Opinions
2021.12.02 18:53 GMT+8

Politicizing sports is a lose-lose policy

Updated 2021.12.02 18:53 GMT+8
Andrew Korybko

A player returns serve in the background of the net with the Women's Tennis Association (WTA) logo on it during the Rogers Cup Women's tournament at Aviva Centre in Toronto, Canada, August 5, 2019. /VCG

Editor's note: Andrew Korybko is a Moscow-based American political analyst. The article reflects the author's views and not necessarily those of CGTN.

The Women's Tennis Association (WTA) announced its decision to suspend tournaments in China. The move came in response to unsubstantiated rumormongering spread by Western mainstream media on the whereabouts of Chinese tennis player Peng Shuai. 

Peng took some time for herself after her social media post last month, which unexpectedly generated a disproportionate amount of global attention from ill-intended foreign observers. She’s since reappeared in the public eye and even spoken to Olympic officials.

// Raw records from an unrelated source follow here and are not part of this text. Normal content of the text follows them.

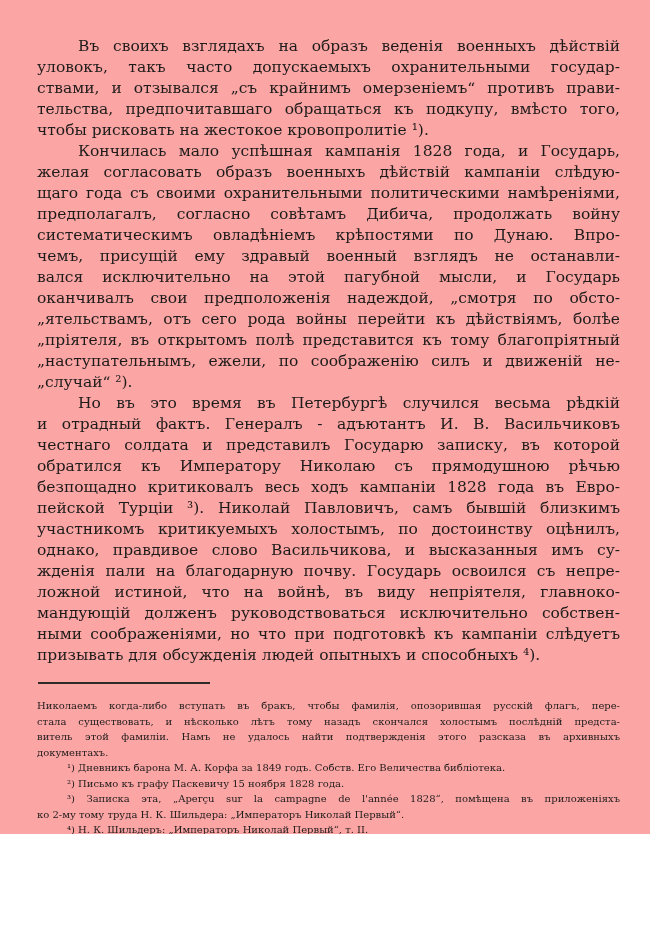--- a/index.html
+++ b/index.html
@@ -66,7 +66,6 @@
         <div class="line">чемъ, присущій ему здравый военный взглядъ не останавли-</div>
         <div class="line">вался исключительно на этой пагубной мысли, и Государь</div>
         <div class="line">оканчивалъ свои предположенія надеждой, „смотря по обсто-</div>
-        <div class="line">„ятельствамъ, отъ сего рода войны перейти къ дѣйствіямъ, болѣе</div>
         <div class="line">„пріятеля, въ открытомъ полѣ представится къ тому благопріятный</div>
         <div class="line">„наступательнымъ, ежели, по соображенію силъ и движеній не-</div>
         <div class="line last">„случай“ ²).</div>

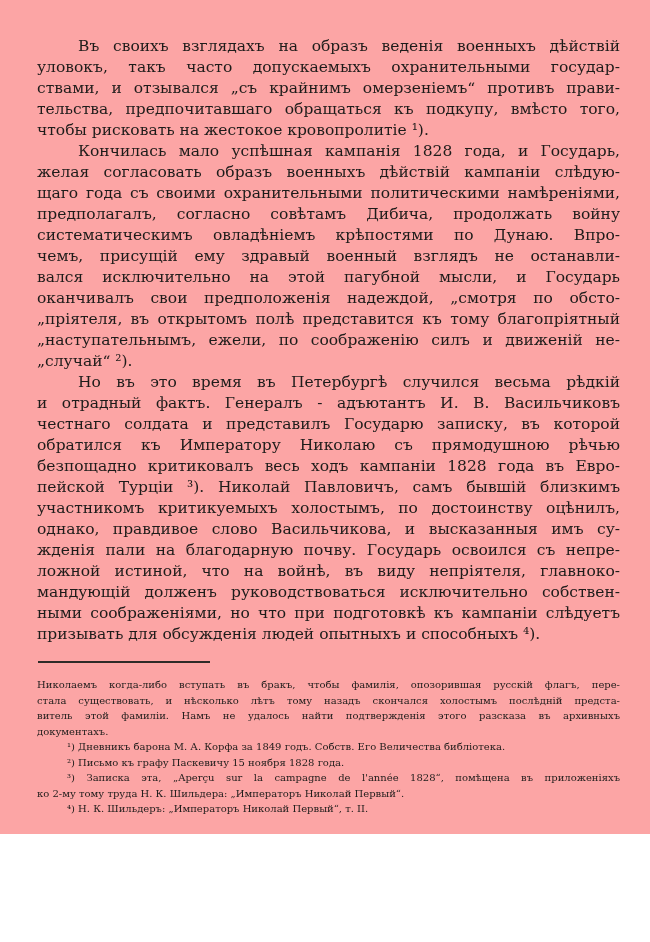--- a/index.html
+++ b/index.html
@@ -73,8 +73,8 @@
       <div class="para ind">
         <div class="line">Но въ это время въ Петербургѣ случился весьма рѣдкій</div>
         <div class="line">и отрадный фактъ. Генералъ - адъютантъ И. В. Васильчиковъ</div>
+        <div class="line">обратился къ Императору Николаю съ прямодушною рѣчью</div>
         <div class="line">честнаго солдата и представилъ Государю записку, въ которой</div>
-        <div class="line">обратился къ Императору Николаю съ прямодушною рѣчью</div>
         <div class="line">безпощадно критиковалъ весь ходъ кампаніи 1828 года въ Евро-</div>
         <div class="line">пейской Турціи ³). Николай Павловичъ, самъ бывшій близкимъ</div>
         <div class="line">участникомъ критикуемыхъ холостымъ, по достоинству оцѣнилъ,</div>

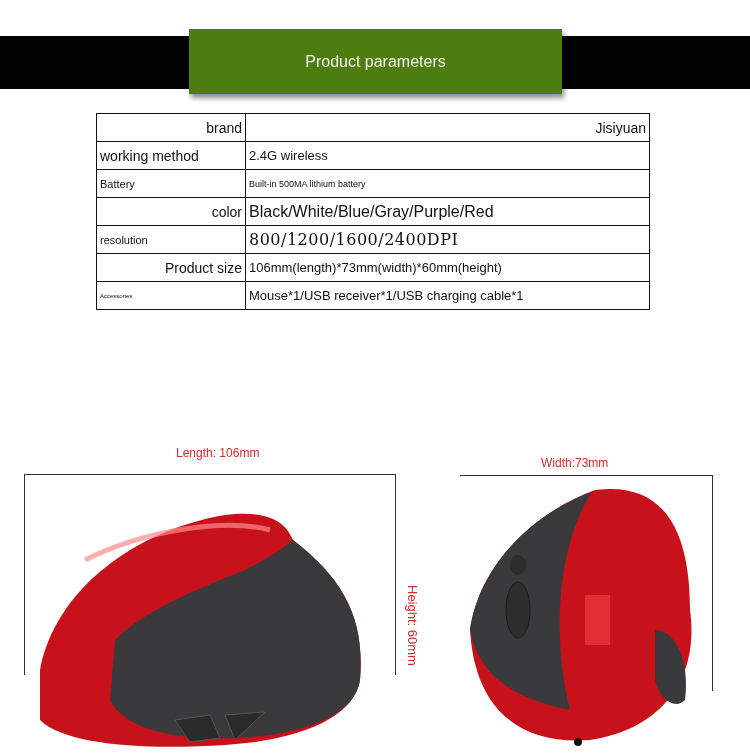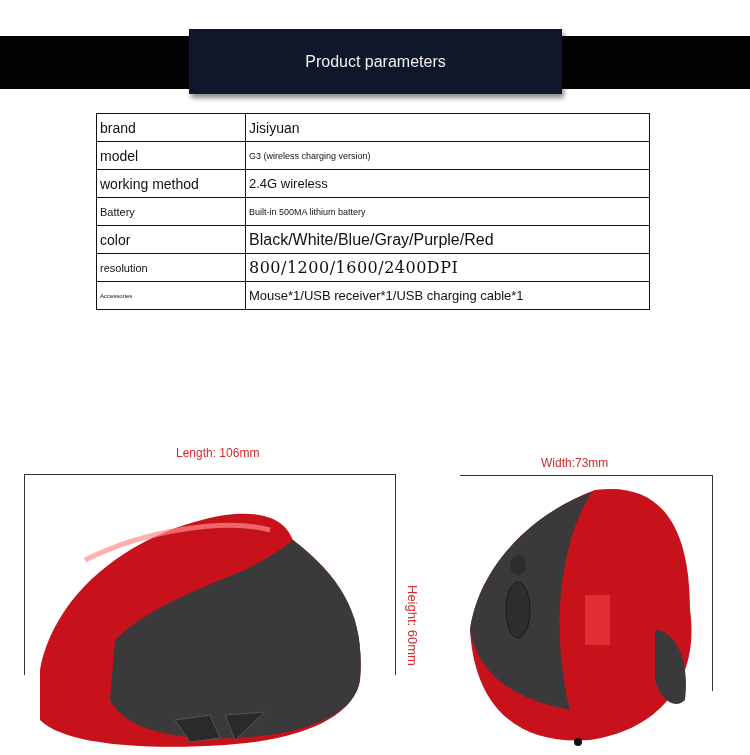--- a/index.html
+++ b/index.html
@@ -5,7 +5,7 @@
   html,body{margin:0;padding:0;background:#fff;}
   body{width:750px;height:755px;position:relative;overflow:hidden;font-family:"Liberation Sans",sans-serif;}
   .black-bar{position:absolute;left:0;top:36px;width:750px;height:53px;background:#030303;}
-  .title-box{position:absolute;left:189px;top:29px;width:373px;height:65px;background:#0f172a;box-shadow:2px 4px 5px rgba(0,0,0,.45);display:flex;align-items:center;justify-content:center;}
+  .title-box{position:absolute;left:189px;top:29px;width:373px;height:65px;background:#4d7c0f;box-shadow:2px 4px 5px rgba(0,0,0,.45);display:flex;align-items:center;justify-content:center;}
   .title-box span{color:#f2f2f2;font-size:16px;}
   table.params{position:absolute;left:96px;top:113px;border-collapse:collapse;width:554px;}
   table.params td{border:1.5px solid #111;height:27px;padding:0 3px;color:#111;white-space:nowrap;vertical-align:middle;}

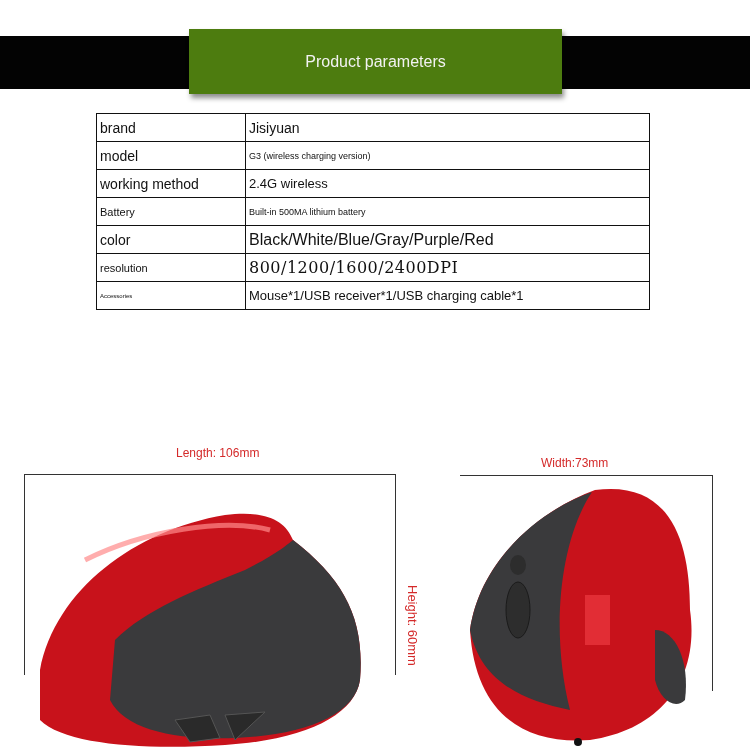--- a/index.html
+++ b/index.html
@@ -10,7 +10,7 @@
   table.params{position:absolute;left:96px;top:113px;border-collapse:collapse;width:554px;}
   table.params td{border:1.5px solid #111;height:27px;padding:0 3px;color:#111;white-space:nowrap;vertical-align:middle;}
   td.k{width:142px;}
-  .f14{font-size:14px;} .f13{font-size:13px;} .f11{font-size:11px;margin-left:35px;} .f10{font-size:14px;} .f9{font-size:9px;} .f6{font-size:6px;}
+  .f14{font-size:14px;text-align:right;} .f13{font-size:13px;} .f11{font-size:11px;margin-left:35px;} .f10{font-size:14px;} .f9{font-size:9px;} .f6{font-size:6px;}
   .f16{font-size:16px;}
   .serif{font-family:"DejaVu Serif",serif;font-size:16px;letter-spacing:.5px;}
   .dim{position:absolute;color:#d42a2a;font-size:12px;}

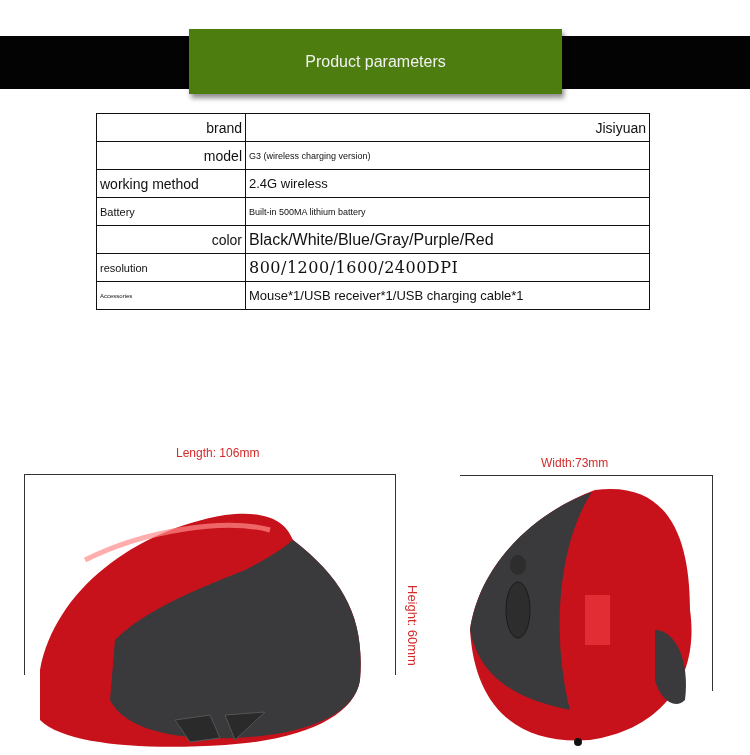--- a/index.html
+++ b/index.html
@@ -30,10 +30,6 @@
       <tr>
         <td class="k f14">brand</td>
         <td class="f14">Jisiyuan</td>
-      </tr>
-  <tr>
-        <td class="k f14">model</td>
-        <td class="f9">G3 (wireless charging version)</td>
       </tr>
   <tr>
         <td class="k f10">working method</td>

Nevertheless, the WTA still decided to suspend its tournaments in China. This likely wasn't an independent decision but was done under significant Western mainstream media duress and pressure from Western officials. After all, the U.S. is reportedly considering a diplomatic boycott of next February's Beijing Winter Olympics

Politicizing sports is a lose-lose policy which only hurts the innocent athletes involved.

Plus, the athlete did nothing wrong. By hurting the athletes and taking away the dreams that they worked so hard all their lives to achieve, it can be said that those who politicize sports are behaving in an inhumane manner. 

Once again, the WTA — while formally being responsible for this unfortunate decision — likely did it under duress, which must be better kept in mind.

A rendering of the National Sliding Center for 2022 Winter Olympic Games in Beijing, China. /Xinhua

Nobody is being detained against their will in this particular context, but innocent athletes nevertheless have had their dreams ruined because of the West's pressure upon the WTA to politicize the issue of its forthcoming tournaments in China. 

In other words, their dreams are being held hostage to the political whims by proxy in a way which exploits a sensitive personal situation connected to a star athlete, but which nobody has any legitimate grounds to be concerned about. Peng is safe, as even Olympic officials themselves now know for a fact, yet facts never got in the way of the U.S.'s hybrid war on China before. 

Therein lies the problem since the U.S.'s mainstream media are attempting to dominate the Western discourse. None of this has anything to do with whether or not the WTA should hold tournaments in China, nor with the Chinese government. This is nothing other than a social media sensation that was maliciously exploited by ill-intended foreign media and political forces in a desperate but inevitably doomed attempt to discredit the Chinese government and the upcoming Beijing Winter Olympics. 

The lessons to be learned are several. such proxy decisions are exploited to intensify the artificial foreign media storm over the manufactured case. And the original person (in this case Peng) is hurt while others such as her fellow Chinese athletes also become collateral damage in this hybrid war. 

With these observations in mind, it's sincerely hoped that the WTA becomes brave enough to resist the pressure and thus reverse its unfortunate decision. Chinese athletes shouldn't have their dreams ruined by the "hostage diplomacy." This entire decision has been manufactured solely for the purpose of discrediting the Chinese authorities and the upcoming Beijing Winter Olympics.